What can others learn from the successes and failures of the way you’ve unlocked the value of big data?: 

**MadPow created three Corvix applications** Corvix India: Explore public health statistics at the Country and State level, place hospitals in Districts within a State with Cardiovascular Disease capacity, group these new hospitals in multiple scenarios, model the health and financial outcome over time, compare the outcome of the scenarios. Corvix Saudi Arabia: Explore 10 years of over two dozen public health statistics at the Country and Region level, view and filter existing hospitals by specialty. Corvix India Oncology: Explore statistics at the Country, State and District level, view and filter oncology facilities by type and existing oncology screening and treatment equipment, view potential distribution of FDG (fluorodeoxyglucose) to support radiology screening and treatment. **The responses below combine lessons learned from all three projects.** The combination of Maps, Models and Games can be a very powerful tool for directing healthcare resources. With data on maps, two aspects of data can be very powerful. The first is having the same data at progressive levels of granularity: Country, State/Region, District/County. The second is having this same data across periods of time. Progressive granularity allows the application to support continuous zoom of the data through the map. A uniform time series allow the application to reveal chronological changes in geographic context.

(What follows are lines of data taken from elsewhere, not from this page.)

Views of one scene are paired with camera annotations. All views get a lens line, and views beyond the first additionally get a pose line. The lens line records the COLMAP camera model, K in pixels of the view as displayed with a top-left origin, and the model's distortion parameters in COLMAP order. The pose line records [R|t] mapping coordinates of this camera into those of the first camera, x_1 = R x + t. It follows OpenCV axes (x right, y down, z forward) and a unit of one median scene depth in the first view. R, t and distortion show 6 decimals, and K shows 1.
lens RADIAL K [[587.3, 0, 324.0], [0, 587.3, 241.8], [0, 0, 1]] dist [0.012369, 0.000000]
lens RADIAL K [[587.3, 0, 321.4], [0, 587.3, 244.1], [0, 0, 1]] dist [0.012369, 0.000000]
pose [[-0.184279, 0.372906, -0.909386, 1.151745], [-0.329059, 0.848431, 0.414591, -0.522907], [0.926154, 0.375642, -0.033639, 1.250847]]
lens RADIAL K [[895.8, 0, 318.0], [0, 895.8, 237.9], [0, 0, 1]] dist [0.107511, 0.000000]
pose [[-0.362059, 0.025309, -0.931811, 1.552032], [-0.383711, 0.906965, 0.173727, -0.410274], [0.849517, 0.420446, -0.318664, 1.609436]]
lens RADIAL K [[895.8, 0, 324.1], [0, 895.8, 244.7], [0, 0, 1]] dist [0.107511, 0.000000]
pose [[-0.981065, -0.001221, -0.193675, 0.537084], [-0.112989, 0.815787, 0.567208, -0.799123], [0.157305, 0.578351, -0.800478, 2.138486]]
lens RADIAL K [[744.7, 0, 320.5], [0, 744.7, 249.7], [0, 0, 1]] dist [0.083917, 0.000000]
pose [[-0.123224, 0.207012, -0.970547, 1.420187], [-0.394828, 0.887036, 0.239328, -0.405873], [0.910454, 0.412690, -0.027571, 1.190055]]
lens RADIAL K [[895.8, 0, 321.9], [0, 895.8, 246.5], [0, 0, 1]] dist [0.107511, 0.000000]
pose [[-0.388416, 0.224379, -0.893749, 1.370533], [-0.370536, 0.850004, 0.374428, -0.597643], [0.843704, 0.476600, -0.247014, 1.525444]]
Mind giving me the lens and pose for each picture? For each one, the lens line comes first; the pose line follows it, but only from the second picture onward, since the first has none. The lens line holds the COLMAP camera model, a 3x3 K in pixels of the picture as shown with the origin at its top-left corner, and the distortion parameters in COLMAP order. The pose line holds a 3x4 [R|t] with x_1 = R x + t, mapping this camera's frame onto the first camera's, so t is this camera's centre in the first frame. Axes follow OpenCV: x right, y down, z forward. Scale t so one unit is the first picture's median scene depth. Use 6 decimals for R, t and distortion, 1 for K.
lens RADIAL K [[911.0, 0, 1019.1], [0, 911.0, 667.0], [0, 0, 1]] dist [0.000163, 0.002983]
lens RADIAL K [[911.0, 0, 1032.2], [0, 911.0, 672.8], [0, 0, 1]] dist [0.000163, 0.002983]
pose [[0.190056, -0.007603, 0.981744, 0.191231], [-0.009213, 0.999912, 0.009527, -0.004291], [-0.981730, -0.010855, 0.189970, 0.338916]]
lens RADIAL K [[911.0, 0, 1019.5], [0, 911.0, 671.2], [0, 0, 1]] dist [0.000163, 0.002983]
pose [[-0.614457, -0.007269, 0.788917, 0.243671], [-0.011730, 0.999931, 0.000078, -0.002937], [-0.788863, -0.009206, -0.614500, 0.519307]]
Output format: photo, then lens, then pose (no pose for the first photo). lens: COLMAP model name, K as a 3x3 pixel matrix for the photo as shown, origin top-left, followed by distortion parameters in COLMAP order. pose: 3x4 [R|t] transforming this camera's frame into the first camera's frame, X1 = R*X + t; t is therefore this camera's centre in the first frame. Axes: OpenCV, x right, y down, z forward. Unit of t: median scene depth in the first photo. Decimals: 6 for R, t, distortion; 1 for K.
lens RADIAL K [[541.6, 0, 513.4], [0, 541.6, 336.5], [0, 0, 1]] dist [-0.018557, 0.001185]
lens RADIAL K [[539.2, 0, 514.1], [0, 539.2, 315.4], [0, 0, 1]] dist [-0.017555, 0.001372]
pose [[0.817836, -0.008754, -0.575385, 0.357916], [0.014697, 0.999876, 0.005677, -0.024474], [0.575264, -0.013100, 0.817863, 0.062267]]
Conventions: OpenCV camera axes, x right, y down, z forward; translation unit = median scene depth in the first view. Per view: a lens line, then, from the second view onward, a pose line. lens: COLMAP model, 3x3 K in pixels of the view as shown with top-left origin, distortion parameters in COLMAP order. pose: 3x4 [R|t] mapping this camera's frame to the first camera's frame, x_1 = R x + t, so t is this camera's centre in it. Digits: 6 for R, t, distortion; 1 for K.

What were your expectations of the value hidden in your data, and how did they influence the design of your solution?: 

We use progressive disclosure to support exploration. Our audience is concerned about a country/state/region, so a map-based visualization of statistical data makes the comparison of statistics easy to read. The use of two dimensions — color and size — draws the user’s attention to specific areas. Direct interaction with symbols in those areas — markers for transportation and healthcare facilities — reveals relevant data in the appropriate context.

Conversely, how did the design of your solution affect your understanding of the potential value of your data?: 

We wanted the exploration process to make specific targets stand out: an underserved district, a city with appropriate needs and resources and a lack of existing facilities. It is up to the user to define those characteristics, so we designed the application to expose these differences.

Describe the aspects of the design of your solution that do the most to expose meaning in data that would otherwise be harder to discern.: 

It was a challenge to display the relationship in a District between health statistics, the size of the cities and transportation/logistics data to support radiology screening and treatment. These sets of data are independent but when viewed together reveal important potential for impacting healthcare improvement.

How might your solution be extended or adapted to address additional types of data and other questions?: 

**The Corvix model can be extended in several directions:** Maps: The same system can be used to visualize public health statistics for any geographic region. A richer set of data objects can be developed to include States, Districts, Cities, Hospitals, Transportation hubs, etc. Configuring Hospitals: The current work has been limited to a configuration model for a single form of specialty care. Additional forms of specialty care can be added. Models: The current system demonstrates how agent-based modeling simulation (ABMS) can be used to predict impact. Additional work need to be done testing how public health statistics can be used as input to ABMS to produce meaningful predictive models. Gamification: Our initial work shows how the comparison of multiple scenarios can aid exploration. Additional work needs to be done to integrate goals into the modeling process, promoting game mechanics to support problem solving.